Un bon compromis serait sans doute de réserver des zones du pays aux énergies renouvelables et de laisser tout le reste intact. Il suffirait de se mettre d’accord sur les paysages que l’on «sacrifie» pour la production d’électricité. Cette question est déjà débattue. Certaines associations environnementales soutiennent cette idée, mais d’autres, bien implantées localement, la rejettent. C’est un processus de médiation. 

Un accord sur l’électricité avec l’UE serait-il utile?

Ce serait un élément très important. Surtout pour les quelques heures en hiver que nous devons couvrir en cas de pénurie. 

D’une manière générale, une meilleure coopération internationale serait-elle nécessaire?

Oui. Cela ne concerne pas seulement la construction de lignes et d’installations de production d’électricité, mais aussi le passage des combustibles fossiles aux combustibles renouvelables. D’un point de vue politique, il est par exemple pertinent d’interdire la vente de voitures thermiques neuves au sein de l’UE dès 2035, comme l’a récemment décidé le Parlement européen. Mais la question est de savoir comment produire l’électricité qui servira à toutes ces voitures électriques...

En cas de besoin, avec les centrales à charbon?

Ce serait totalement absurde. Mais compte tenu des résistances vis-à-vis des projets éoliens et solaires, nous devons veiller à ne pas trop forcer le passage des énergies fossiles aux énergies renouvelables avant d’avoir trouvé une solution propre pour la production de l’électricité supplémentaire nécessaire. La transition doit se faire de manière progressive et couplée. Et électrifier les voitures est une chose, mais on ne pourra pas faire fonctionner les avions de ligne et les cargos avec des batteries, elles seraient bien trop grandes et trop lourdes.

Quelle serait alors la solution?

Utiliser des combustibles issus de sources renouvelables comme le kérosène synthétique, le méthanol ou le diesel synthétique. À base d’hydrogène, ceux-ci sont fabriqués avec de l’électricité et doivent être produits là où cette dernière est bon marché, dans des endroits exposés au soleil et au vent, comme au Moyen-Orient, en Afrique ou en Amérique du Sud. C’est pourquoi la coopération internationale est essentielle.

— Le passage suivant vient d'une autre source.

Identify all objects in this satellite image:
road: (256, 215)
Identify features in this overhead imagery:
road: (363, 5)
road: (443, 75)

Et pendant ce temps, le réchauffement climatique progresse. Pouvons-nous encore contenir la hausse des températures en dessous de deux degrés?

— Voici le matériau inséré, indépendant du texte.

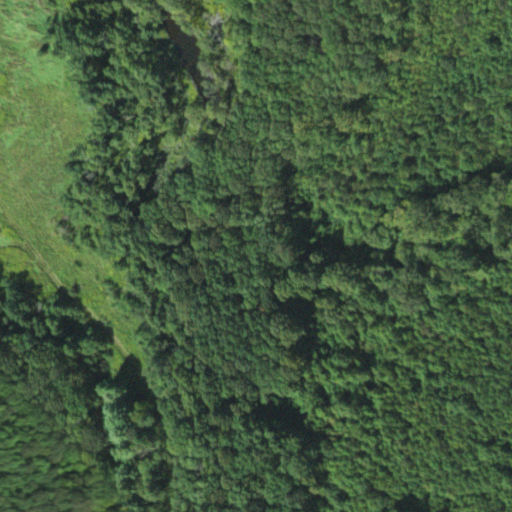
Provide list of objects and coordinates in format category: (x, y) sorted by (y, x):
road: (168, 253)
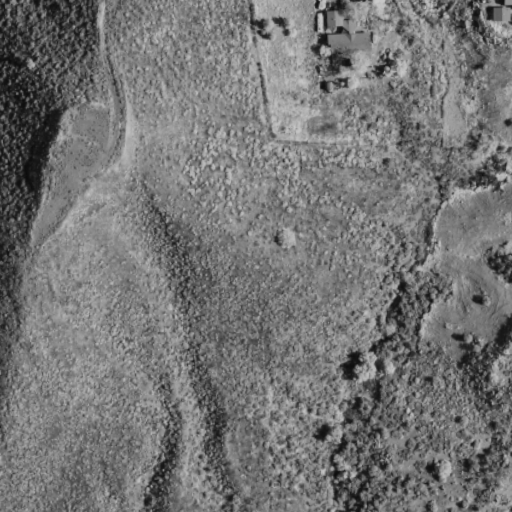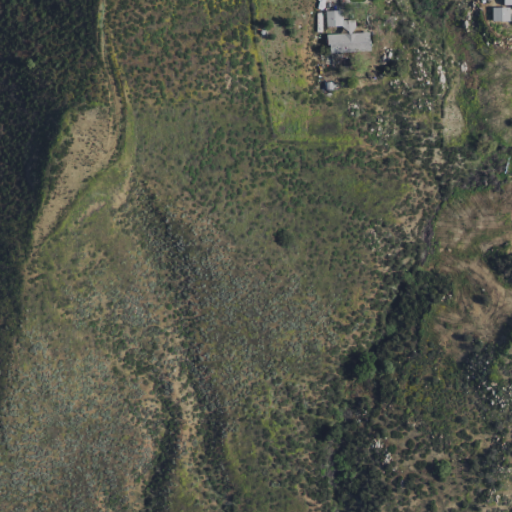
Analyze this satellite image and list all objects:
building: (506, 1)
building: (499, 13)
building: (343, 34)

Difficilement. Le problème est connu, la politique fait des efforts et de nombreuses entreprises ont aussi commencé à faire en sorte d’atteindre la neutralité carbone. Mais si certains États ne changent pas leurs pratiques, cela risque de continuer comme avant. La question est de savoir si nous parviendrons à mettre en place une coopération mondiale assez rapidement, tant sur le plan technologique que financier.